Editorial - Em busca de caminhos
No meio de toda a turbulência que afeta o mercado mundial, provocando temores sérios sobre uma recessão global, tudo isto acompanhado por muita especulação e boataria, a Malásia resolveu buscar uma alternativa diferente da que vem sendo adotada pelos governos de muitos países que enfrentam dificuldades. O governo daquele país resolveu impor controle sobre o câmbio, adotando restrições à conversão de sua moeda, seguindo idéias expostas pelo economista norte-americano Paul Krugman que, aliás, comentando a iniciativa, deixou clara a posição segundo a qual este curso deve ser usado como um instrumento para acelerar as reformas econômicas estruturais e não como um meio de retardá-las. Esta semana, o banco central do país, Banco Negara, anunciou as medidas que efetivamente tornam a Malásia o único lugar onde o ringgit (moeda nacional) pode ser negociado. A idéia é proteger a moeda enquanto o governo continua afrouxando a política monetária para reativar a economia. O Banco Negara detalhou os controles de capital limitando a transferência do ringgit para contas no exterior, que entram em vigor imediatamente, e determinou que todo ringgit mantido no exterior terá de ser repatriado em um mês ou será declarado sem valor. Os bancos estrangeiros foram proibidos de obter créditos em ringgit dentro do país para financiar posições especulativas.

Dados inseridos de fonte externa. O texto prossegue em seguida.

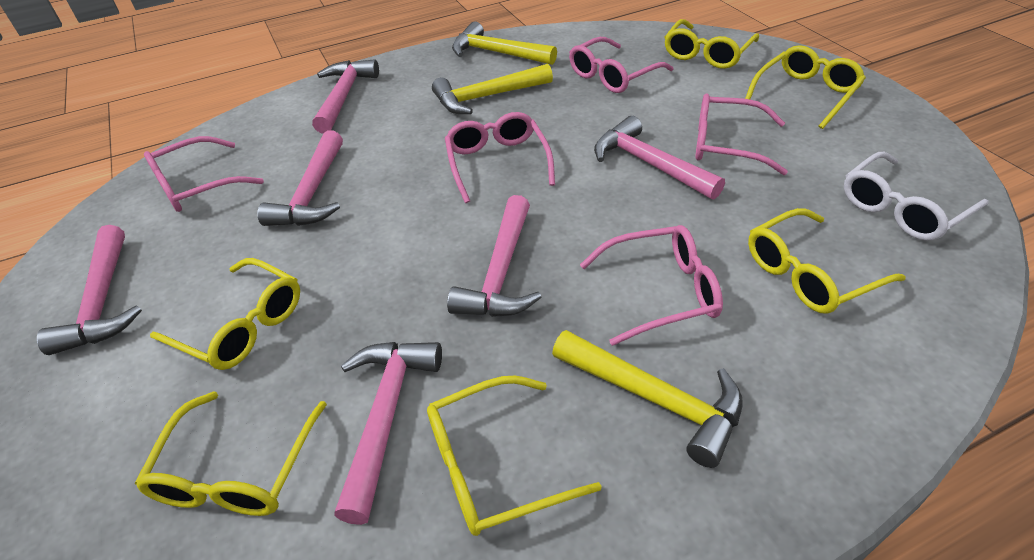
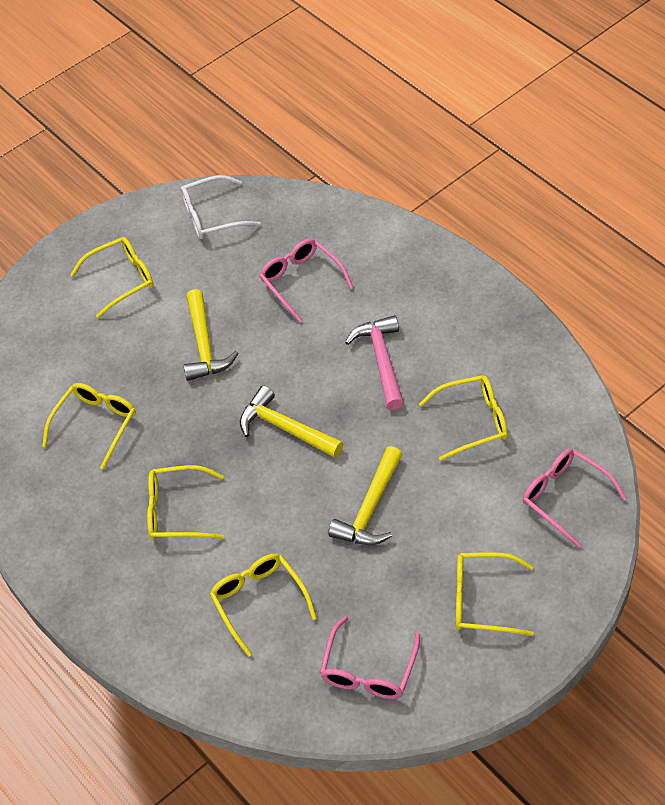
pink glasses: 5 -> 3
pink hammer: 6 -> 1

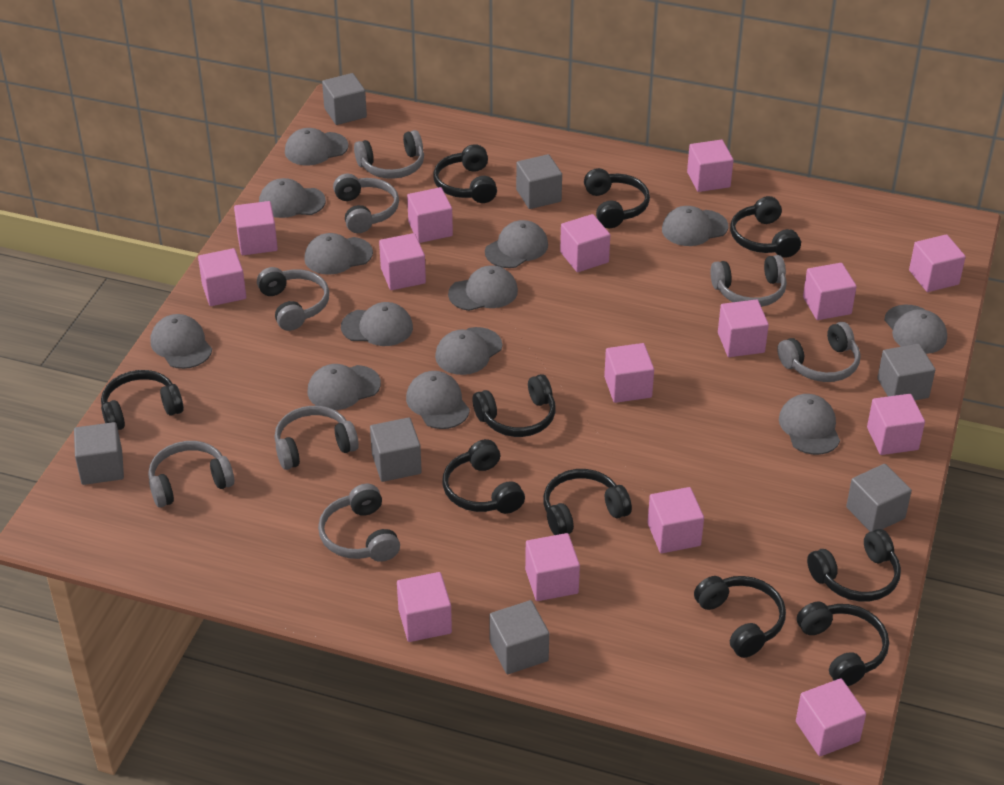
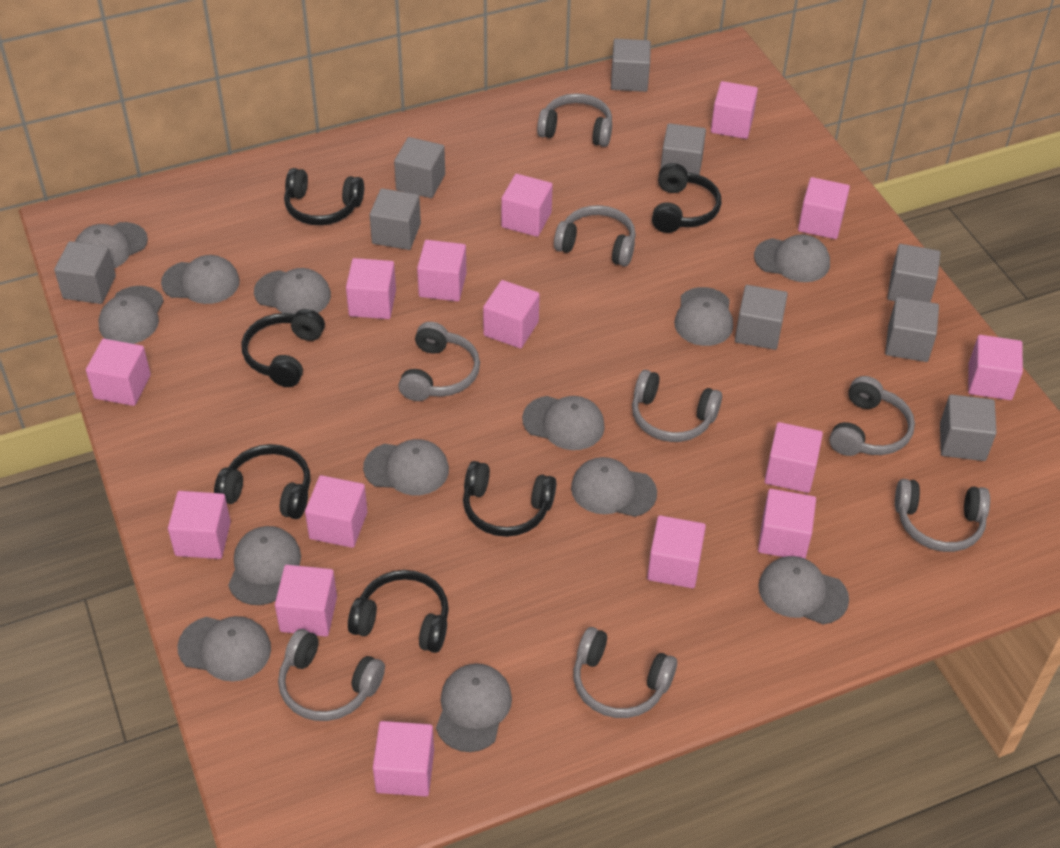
black headphones: 10 -> 6
grey cube: 7 -> 9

A iniciativa é temerária e, até como assinala o autor da teoria em que se baseou, não representa uma solução, mas um caminho. Entretanto, o que ressalta no caso é perceber que aquele país tenta encontrar soluções fora dos padrões que vêm sendo indicados pelo FMI e pelos outros controladores da economia mundial e que, conforme se observa na prática, não têm dado resultado. Com efeito, o Wall Street Journal, um dos jornais econômicos mais influentes do mundo, em editorial publicado quarta-feira, pede não apenas a substituição do presidente do Fundo, mas também a saída do subsecretário do Tesouro dos Estados Unidos, Lawrence Summers, o homem-chave do país na área de finanças internacionais. E baseia esta posição dura na falta de resultados das diretrizes que o FMI vem adotando, notadamente nos últimos tempos.
Ambos, segundo o Journal, estão aí em seus cargos para defender os erros que provocaram o atual desastre mundial. O Journal admite, no entanto, que as economias em todo o mundo têm sido também muito mal gerenciadas e cita como exemplo as políticas e políticos de Indonésia e Rússia. De acordo com o Journal, esses problemas têm persistido durante décadas e acabaram sendo estimulados e transformados em crise por erros políticos específicos. Um deles foi a política de ajuda para a crise mexicana em dezembro de 1994, desenhada por Summers. O segundo, foi o erro intelectual do FMI ao considerar que as desvalorizações monetárias poderiam restabelecer essas economias. A desvalorização provoca inflação, que, por sua vez, provoca problemas econômicos e sociais. Além disso, a desvalorização tende a se estender quando cada país sente que tem de manter-se competitivo nos mercados internacionais.
Para o Wall Street Journal, já passou da hora de se tentar novas alternativas. E o elogio do comentário vai para o Brasil. Então - assinala o editorial - a prioridade é deter o ciclo de desvalorizações nas economias dos países, e a forma de defender as moedas é por meio de restrições de liquidez doméstica e não de criação de mais liquidez. O Brasil, peça-chave que determinará se a corrente de desvalorizações competitivas irá ou não contagiar a América Latina, parece entender melhor este recado, conclui o Journal. Se isto se deve à visão dos seus dirigentes ou à campanha eleitoral, é outra história.